Merrill Gives Some Brokers Leeway on BofA Product Incentive
Merrill Lynch acknowledged this week that some brokers far from a Bank of America branch may have a hard time selling loans and checking accounts to their customers.
In a memo sent Wednesday to advisors and managers in offices located more than 10 miles from a BofA consumer bank branch, the company said it will loosen a sales goal that qualifies them for higher pay on customers’ checking and savings account balances.
The brokerage giant is raising payouts to brokers who provide “integrated wealth management, banking and lending capabilities to their clients” this year to .14% of client bank account balances from .4% as part of its continuing attempt to “deliver the [BofA] enterprise,” according to Merrill’s 2019 compensation plan.
To qualify, at least 40% of a broker’s clients must use three of four “core” products and services—a fee-based investment advisory program, a trust and/or insurance product, a loan and a checking account. The revision received by brokers in remote markets this week gives them a double credit for clients who satisfy either the lending or checking account criteria. That means they will have to sell just one other service to 40% of their clients.
“The changes we announced were based on advisor feedback,” said Merrill spokesman Jerome Dubrowski. “When we make changes to the compensation program we collect feedback and, if we feel an adjustment needs to be made, we work with the various stakeholders to adjust.”

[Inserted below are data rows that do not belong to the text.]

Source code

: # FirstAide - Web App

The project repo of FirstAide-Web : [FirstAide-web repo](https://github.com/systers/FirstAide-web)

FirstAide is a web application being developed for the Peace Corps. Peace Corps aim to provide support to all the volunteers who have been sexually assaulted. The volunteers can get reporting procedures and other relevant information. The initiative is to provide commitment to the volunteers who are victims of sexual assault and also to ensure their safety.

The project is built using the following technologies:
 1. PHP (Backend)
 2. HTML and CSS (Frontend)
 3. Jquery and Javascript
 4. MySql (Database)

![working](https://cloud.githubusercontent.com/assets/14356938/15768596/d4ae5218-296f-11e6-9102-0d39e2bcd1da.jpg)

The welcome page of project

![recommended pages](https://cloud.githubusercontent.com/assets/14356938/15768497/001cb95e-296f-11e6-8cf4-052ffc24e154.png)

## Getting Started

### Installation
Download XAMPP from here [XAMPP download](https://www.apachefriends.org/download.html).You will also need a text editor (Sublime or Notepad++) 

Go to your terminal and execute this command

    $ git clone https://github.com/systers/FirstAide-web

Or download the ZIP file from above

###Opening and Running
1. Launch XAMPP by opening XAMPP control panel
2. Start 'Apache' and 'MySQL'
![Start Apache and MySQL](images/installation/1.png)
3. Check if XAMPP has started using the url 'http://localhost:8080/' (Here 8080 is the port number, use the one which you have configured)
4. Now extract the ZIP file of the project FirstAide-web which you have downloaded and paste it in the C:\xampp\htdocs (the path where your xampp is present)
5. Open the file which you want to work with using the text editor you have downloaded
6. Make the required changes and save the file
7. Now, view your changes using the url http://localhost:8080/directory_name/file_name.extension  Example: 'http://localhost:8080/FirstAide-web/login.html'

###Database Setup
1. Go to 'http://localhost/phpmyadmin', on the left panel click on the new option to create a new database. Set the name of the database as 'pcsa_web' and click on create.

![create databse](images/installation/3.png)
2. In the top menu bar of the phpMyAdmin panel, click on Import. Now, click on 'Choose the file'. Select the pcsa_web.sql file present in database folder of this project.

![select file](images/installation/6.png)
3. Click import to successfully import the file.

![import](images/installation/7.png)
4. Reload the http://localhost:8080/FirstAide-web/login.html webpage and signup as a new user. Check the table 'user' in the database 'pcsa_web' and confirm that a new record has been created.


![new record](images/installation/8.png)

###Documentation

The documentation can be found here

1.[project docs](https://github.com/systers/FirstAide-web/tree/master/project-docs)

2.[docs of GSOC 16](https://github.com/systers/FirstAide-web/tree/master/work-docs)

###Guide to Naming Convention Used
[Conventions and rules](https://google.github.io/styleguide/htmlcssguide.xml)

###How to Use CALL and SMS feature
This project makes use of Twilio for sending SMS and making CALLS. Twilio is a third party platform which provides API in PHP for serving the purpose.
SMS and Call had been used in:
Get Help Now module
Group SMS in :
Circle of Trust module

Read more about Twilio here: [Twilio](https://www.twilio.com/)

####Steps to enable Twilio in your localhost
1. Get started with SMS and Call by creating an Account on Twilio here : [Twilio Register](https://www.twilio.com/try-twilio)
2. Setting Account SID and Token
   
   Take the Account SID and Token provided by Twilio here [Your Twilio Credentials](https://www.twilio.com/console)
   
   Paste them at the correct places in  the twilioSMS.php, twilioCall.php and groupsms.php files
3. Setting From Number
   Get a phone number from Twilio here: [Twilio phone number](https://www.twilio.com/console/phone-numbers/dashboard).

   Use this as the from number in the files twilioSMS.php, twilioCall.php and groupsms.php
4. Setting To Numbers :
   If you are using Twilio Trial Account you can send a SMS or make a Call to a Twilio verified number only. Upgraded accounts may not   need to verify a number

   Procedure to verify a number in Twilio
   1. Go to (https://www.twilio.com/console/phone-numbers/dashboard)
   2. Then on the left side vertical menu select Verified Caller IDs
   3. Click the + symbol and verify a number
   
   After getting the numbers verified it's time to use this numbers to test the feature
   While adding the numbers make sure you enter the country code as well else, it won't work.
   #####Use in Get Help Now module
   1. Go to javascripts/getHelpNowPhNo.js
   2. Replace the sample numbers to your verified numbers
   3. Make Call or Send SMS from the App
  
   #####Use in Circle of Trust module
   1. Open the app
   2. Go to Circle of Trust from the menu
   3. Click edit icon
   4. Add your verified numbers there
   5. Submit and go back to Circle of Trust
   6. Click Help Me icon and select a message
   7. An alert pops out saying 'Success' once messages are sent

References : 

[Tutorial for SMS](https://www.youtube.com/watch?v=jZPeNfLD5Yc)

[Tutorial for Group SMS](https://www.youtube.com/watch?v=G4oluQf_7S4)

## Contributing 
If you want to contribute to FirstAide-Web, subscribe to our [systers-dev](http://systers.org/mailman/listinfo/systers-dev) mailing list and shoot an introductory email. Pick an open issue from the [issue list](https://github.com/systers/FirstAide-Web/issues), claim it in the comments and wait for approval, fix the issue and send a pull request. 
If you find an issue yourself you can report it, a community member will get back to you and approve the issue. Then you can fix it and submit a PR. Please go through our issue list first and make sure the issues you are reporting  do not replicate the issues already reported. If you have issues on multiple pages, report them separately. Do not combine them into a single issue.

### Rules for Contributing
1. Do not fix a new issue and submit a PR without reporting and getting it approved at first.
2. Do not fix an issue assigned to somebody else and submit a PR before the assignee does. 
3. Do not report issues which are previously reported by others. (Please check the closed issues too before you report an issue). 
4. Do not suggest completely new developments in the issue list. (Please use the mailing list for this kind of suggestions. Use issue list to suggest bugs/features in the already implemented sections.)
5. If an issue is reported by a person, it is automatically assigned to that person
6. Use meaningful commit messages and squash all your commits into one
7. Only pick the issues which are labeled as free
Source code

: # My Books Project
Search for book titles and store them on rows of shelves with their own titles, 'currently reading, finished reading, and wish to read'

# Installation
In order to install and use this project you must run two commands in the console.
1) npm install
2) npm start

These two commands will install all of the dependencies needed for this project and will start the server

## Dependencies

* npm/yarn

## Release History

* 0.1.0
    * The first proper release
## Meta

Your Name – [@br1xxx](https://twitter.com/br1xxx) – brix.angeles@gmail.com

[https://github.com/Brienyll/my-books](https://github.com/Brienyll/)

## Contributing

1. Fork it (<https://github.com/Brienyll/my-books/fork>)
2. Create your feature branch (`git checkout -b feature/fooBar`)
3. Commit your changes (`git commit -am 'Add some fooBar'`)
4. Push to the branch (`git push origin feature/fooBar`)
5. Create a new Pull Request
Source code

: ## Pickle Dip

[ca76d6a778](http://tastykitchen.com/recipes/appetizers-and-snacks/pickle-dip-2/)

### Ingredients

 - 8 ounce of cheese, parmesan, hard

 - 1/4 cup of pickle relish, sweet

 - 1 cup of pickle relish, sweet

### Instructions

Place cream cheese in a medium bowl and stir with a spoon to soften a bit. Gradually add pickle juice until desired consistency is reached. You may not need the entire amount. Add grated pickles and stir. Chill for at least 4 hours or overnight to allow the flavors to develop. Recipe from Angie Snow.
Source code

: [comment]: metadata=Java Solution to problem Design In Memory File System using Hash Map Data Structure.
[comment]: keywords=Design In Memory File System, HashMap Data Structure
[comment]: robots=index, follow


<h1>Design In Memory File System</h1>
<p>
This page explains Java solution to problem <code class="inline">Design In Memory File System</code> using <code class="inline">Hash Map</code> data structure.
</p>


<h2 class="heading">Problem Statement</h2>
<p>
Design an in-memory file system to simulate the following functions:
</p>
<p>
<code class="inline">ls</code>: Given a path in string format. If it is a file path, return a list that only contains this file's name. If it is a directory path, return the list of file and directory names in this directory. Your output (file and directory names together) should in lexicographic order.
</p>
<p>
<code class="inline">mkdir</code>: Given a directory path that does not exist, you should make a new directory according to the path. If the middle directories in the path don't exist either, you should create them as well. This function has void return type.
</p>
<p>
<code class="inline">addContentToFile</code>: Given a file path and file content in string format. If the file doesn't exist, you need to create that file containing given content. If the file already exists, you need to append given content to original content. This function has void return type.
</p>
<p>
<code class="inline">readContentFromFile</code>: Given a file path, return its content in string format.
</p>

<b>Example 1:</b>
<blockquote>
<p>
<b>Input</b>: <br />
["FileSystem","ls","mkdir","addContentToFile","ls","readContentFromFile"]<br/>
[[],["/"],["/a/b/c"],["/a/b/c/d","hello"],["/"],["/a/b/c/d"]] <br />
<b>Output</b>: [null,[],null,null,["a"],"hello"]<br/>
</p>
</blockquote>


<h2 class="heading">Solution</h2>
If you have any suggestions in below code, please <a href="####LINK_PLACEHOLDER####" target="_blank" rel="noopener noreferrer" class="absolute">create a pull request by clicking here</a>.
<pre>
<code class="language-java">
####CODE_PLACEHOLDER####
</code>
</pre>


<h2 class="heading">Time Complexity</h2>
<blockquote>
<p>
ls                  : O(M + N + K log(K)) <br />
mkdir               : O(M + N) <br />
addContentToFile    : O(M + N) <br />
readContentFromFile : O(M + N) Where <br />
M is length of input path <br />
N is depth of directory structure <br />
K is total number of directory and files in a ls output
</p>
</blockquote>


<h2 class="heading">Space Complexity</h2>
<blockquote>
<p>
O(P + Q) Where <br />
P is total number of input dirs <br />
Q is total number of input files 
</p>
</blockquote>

Merrill has made no announcements about tweaking the more controversial parts of its compensation plan. It is not paying brokers on the first 3% of monthly revenue they produce in what it said is an attempt to keep compensation growth from outpacing revenue growth. It also has increased the number of new accounts brokers must generate annually to retain their 2018 payout rate percentages.
Dubrowski declined to say how many of the firm’s approximately 14,800 advisors will qualify for the double-credit on bank products.

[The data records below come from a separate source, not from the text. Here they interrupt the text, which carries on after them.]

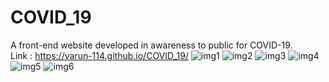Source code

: # COVID_19
A front-end website developed in awareness to public for COVID-19.<br>
Link : https://varun-114.github.io/COVID_19/
![img1](https://github.com/Varun-114/COVID_19/assets/104016548/74f4cb4d-ec97-4fb8-96a8-49d9184ab172)
![img2](https://github.com/Varun-114/COVID_19/assets/104016548/5805a9d7-9afb-4dd8-95c0-ceaa13d12446)
![img3](https://github.com/Varun-114/COVID_19/assets/104016548/ffd51119-4c6e-4467-b179-6b14c67127e4)
![img4](https://github.com/Varun-114/COVID_19/assets/104016548/99d5f839-09c0-436e-83a5-8426f5508e00)
![img5](https://github.com/Varun-114/COVID_19/assets/104016548/de9fe5a6-f829-471b-a0b9-aca4d0943bdf)
![img6](https://github.com/Varun-114/COVID_19/assets/104016548/173461c5-b73c-428d-958e-5187850d32ee)
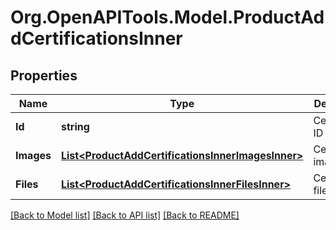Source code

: # Org.OpenAPITools.Model.ProductAddCertificationsInner

## Properties

Name | Type | Description | Notes
------------ | ------------- | ------------- | -------------
**Id** | **string** | Certification ID | 
**Images** | [**List&lt;ProductAddCertificationsInnerImagesInner&gt;**](ProductAddCertificationsInnerImagesInner.md) | Certification images | [optional] 
**Files** | [**List&lt;ProductAddCertificationsInnerFilesInner&gt;**](ProductAddCertificationsInnerFilesInner.md) | Certification files | [optional] 

[[Back to Model list]](../README.md#documentation-for-models) [[Back to API list]](../README.md#documentation-for-api-endpoints) [[Back to README]](../README.md)

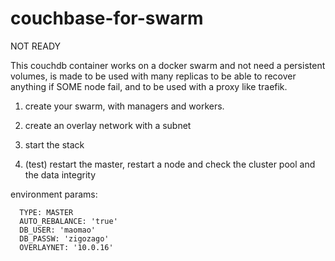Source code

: # couchbase-for-swarm

NOT READY

This couchdb container works on a docker swarm and not need a persistent volumes, is made to be used with many replicas to be able to recover anything if SOME node fail, and to be used with a proxy like traefik.

1) create your swarm, with managers and workers.

2) create an overlay network with a subnet

3) start the stack

4) (test) restart the master, restart a node and check the cluster pool and the data integrity


environment params:


      TYPE: MASTER
      AUTO_REBALANCE: 'true'
      DB_USER: 'maomao'
      DB_PASSW: 'zigozago'
      OVERLAYNET: '10.0.16'




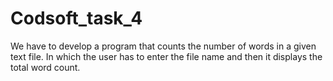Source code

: # Codsoft_task_4
We have to develop a program that counts the number of words in a given text file. In which the user has to enter the file name and then it displays the total word count.
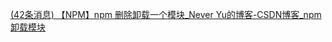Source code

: [(42条消息) 【NPM】npm 删除卸载一个模块_Never Yu的博客-CSDN博客_npm卸载模块](https://blog.csdn.net/csdn_yudong/article/details/90417804)


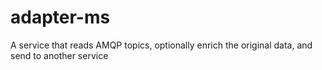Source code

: # adapter-ms
A service that reads AMQP topics, optionally enrich the original data, and send to another service

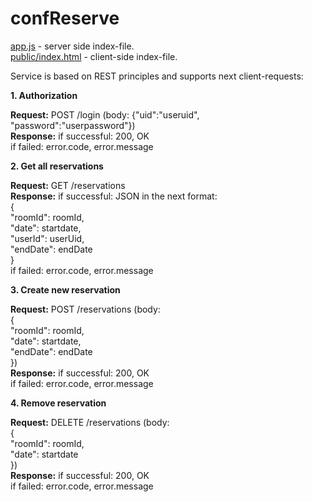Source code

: confReserve
===========


<a href="https://github.com/demakoff/confReserve/blob/master/app.js">app.js</a> - server side index-file.<br/>
<a href="https://github.com/demakoff/confReserve/blob/master/public/index.html">public/index.html</a> - client-side index-file.

Service is based on REST principles and supports next client-requests:<br/>

<b>1. Authorization</b><br/>

<b>Request:</b> POST /login 	(body: {"uid":"useruid", "password":"userpassword"})<br/>
<b>Response:</b> if successful: 200, OK<br/>
		if failed: error.code, error.message<br/>

<b>2. Get all reservations</b><br/>

<b>Request:</b> GET /reservations<br/>
<b>Response:</b> if successful: JSON in the next format: <br/>
  {<br/>
	"roomId": roomId,<br/>
	"date": startdate,<br/>
	"userId": userUid,<br/>
	"endDate": endDate    <br/>
  }<br/>
		if failed: error.code, error.message<br/>

<b>3. Create new reservation</b>

<b>Request:</b> POST /reservations 	(body: <br/>
{<br/>
	"roomId": roomId,<br/>
	"date": startdate,	<br/>
	"endDate": endDate    <br/>
})<br/>
<b>Response:</b> if successful: 200, OK<br/>
		if failed: error.code, error.message<br/>

<b>4. Remove reservation</b>

<b>Request:</b> DELETE /reservations 	(body: <br/>
{<br/>
	"roomId": roomId,<br/>
	"date": startdate<br/>
})<br/>
<b>Response:</b> if successful: 200, OK<br/>
		if failed: error.code, error.message<br/>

Merrill has segmented about 100 branches with some 1,650 brokers into a new “community markets” sector, based partly on remoteness from a BofA branch. The brokers may have been finding it more difficult to “deliver the [BofA} enterprise,” as the client engagement program is described in the compensation plan.
In addition to selling three of the four “core client solutions” to qualify for the “client engagement” award (the Investment Advisory Program and trust/insurance criteria will continue to count as one credit toward the goal), brokers must ensure that at least 40% of their clients also are “digitally engaged.”
That means a client uses features such as a bank or brokerage mobile app or accepts e-delivery of documents, according to the compensation plan.
The memo to remote-market advisors, signed by “strategic performance executive” Kirstin Hill and “advisor compensation executive” Tim Shook, did not address whether advisors with high concentrations of digitally unsophisticated clients will receive clemency.
-Jed Horowitz contributed to this story.